Location: Hydrology and Remote Sensing LaboratoryTitle: Evaluation of remotely-sensed and model-based soil moisture products according to different soil type, vegetation cover and climate regime using station-based observations over Turkey
|BULUT, B. - Middle East Technical University|
|TUGRUL, YILMAZ,M. - Middle East Technical University|
|AFSHAR, M.H. - Middle East Technical University|
|UNAL, SORMA,A. - Middle East Technical University|
|YUCEL, I. - Middle East Technical University|
|SIMEK, O. - Collaborator|
Submitted to: Remote Sensing
Publication Type: Peer Reviewed Journal
Publication Acceptance Date: 9/1/2019
Publication Date: 9/1/2019
Citation: Bulut, B., Tugrul, Y., Afshar, M., Unal, S., Yucel, I., Cosh, M.H., Simek, O. 2019. Evaluation of remotely-sensed and model-based soil moisture products according to different soil type, vegetation cover and climate regime using station-based observations over Turkey. Remote Sensing. 11(16):1875. https://doi.org/10.3390/rs11161875.

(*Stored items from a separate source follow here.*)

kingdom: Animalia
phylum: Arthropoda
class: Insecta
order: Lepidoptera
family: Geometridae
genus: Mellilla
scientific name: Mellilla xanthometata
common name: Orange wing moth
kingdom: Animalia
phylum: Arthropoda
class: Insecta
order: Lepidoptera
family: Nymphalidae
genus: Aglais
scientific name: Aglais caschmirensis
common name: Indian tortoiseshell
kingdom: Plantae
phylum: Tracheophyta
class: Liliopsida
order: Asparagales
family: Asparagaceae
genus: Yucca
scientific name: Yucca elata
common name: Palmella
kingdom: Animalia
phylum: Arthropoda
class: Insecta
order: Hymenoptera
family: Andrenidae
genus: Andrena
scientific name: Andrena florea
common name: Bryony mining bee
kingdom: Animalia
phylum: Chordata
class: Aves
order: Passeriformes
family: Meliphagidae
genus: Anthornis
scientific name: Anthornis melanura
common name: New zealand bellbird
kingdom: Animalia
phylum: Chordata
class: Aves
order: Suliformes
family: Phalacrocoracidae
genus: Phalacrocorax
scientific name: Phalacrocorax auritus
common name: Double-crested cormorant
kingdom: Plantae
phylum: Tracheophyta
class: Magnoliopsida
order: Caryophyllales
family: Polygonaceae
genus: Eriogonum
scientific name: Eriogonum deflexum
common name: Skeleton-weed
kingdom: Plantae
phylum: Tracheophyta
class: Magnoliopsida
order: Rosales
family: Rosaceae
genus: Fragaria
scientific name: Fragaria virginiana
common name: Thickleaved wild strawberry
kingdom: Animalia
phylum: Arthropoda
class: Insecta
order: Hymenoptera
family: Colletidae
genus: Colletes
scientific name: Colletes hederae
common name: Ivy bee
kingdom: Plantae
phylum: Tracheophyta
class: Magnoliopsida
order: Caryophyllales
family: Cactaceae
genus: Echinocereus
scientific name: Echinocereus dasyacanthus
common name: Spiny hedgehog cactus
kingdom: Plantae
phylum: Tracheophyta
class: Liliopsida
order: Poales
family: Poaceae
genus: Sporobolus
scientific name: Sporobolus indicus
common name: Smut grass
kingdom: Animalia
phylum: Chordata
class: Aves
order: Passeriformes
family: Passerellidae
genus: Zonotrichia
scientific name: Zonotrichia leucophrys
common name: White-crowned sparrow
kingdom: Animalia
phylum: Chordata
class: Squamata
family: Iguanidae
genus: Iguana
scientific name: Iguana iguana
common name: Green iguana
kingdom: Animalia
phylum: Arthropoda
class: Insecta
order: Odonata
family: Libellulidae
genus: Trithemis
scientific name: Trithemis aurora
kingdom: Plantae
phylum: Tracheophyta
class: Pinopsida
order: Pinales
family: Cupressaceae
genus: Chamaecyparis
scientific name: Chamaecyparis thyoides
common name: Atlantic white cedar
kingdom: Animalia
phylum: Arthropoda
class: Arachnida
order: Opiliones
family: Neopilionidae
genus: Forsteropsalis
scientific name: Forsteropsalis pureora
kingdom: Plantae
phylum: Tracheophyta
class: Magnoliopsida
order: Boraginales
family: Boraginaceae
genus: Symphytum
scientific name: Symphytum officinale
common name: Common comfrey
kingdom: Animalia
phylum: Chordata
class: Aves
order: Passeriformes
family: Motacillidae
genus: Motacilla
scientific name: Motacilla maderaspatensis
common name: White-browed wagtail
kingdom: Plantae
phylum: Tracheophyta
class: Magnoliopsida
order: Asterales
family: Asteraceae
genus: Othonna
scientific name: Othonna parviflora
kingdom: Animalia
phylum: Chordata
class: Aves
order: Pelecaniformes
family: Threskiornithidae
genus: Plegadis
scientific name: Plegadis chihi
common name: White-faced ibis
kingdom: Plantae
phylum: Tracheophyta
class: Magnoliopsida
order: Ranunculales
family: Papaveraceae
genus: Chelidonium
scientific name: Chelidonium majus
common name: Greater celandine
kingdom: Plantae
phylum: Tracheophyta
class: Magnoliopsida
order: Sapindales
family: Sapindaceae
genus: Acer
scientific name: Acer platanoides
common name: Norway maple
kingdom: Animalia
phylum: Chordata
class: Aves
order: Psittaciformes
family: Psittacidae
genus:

Interpretive Summary: Meso-scale soil moisture networks are useful for monitoring hydrologic concerns on a national scale. These networks in combination with remote sensing satellites can provide a detailed soil moisture record useful for many applications, but verification of remote sensing products is required. In Turkey, a national scale network is used to validate several soil moisture products for the first time in this unique landscape. There were high quality error statistics for most of the products, with the modeled products performing the best with a rescaling method. This is useful for meteorologists and hydrologists within the eastern Mediterranean region for understanding local weather patterns as well as water dynamics.
Technical Abstract: Soil moisture status in Turkey is a valuable variable for many hydrological applications, but in situ observations are only able to provide a small amount of information spatially. Remotely sensed- and model-based soil moisture products provide soil moisture status with larger area coverage on a continuing basis. This study evaluates the performance of remotely sensed- and model-based soil moisture products, including: the Advanced Scatterometer (ASCAT), Advanced Microwave Scanning Radiometer – Earth Observing System (AMSR-E), the European Space Agency Climate Change Initiative (ESA-CCI), Antecedent precipitation index (API), and Global Land Data Assimilation System (GLDAS-NOAH). These soil moisture products are evaluated between 2008 and 2011 against the calibrated station-based soil moisture observations collected by the General Directorate of Meteorology of Turkey. The calibration of soil moisture observing sensors with respect to the soil type, correction of the soil moisture for the soil temperature, and the quality control of the collected measurements are performed prior to the evaluation of the products. Evaluation of remotely sensed- and model-based soil moisture products is performed considering different characteristics of the time series (i.e., seasonality and anomaly components) and the study region (i.e., soil type, vegetation cover, soil wetness and climate regime). The systematic bias between soil moisture products and in situ measurements is eliminated by using a linear rescaling method. Correlations between the soil moisture products and the in situ observations are varying between 0.57 and 0.87, while the unbiased root mean square errors of the products versus the in situ observations are varying between 0.028 and 0.043. Overall, results show that NOAH and ESA-CCI soil moisture products are performing better than other model- and remotely sensed- based soil moisture products, while these results are valid for the entire study period and the region under all soil types and climate regimes.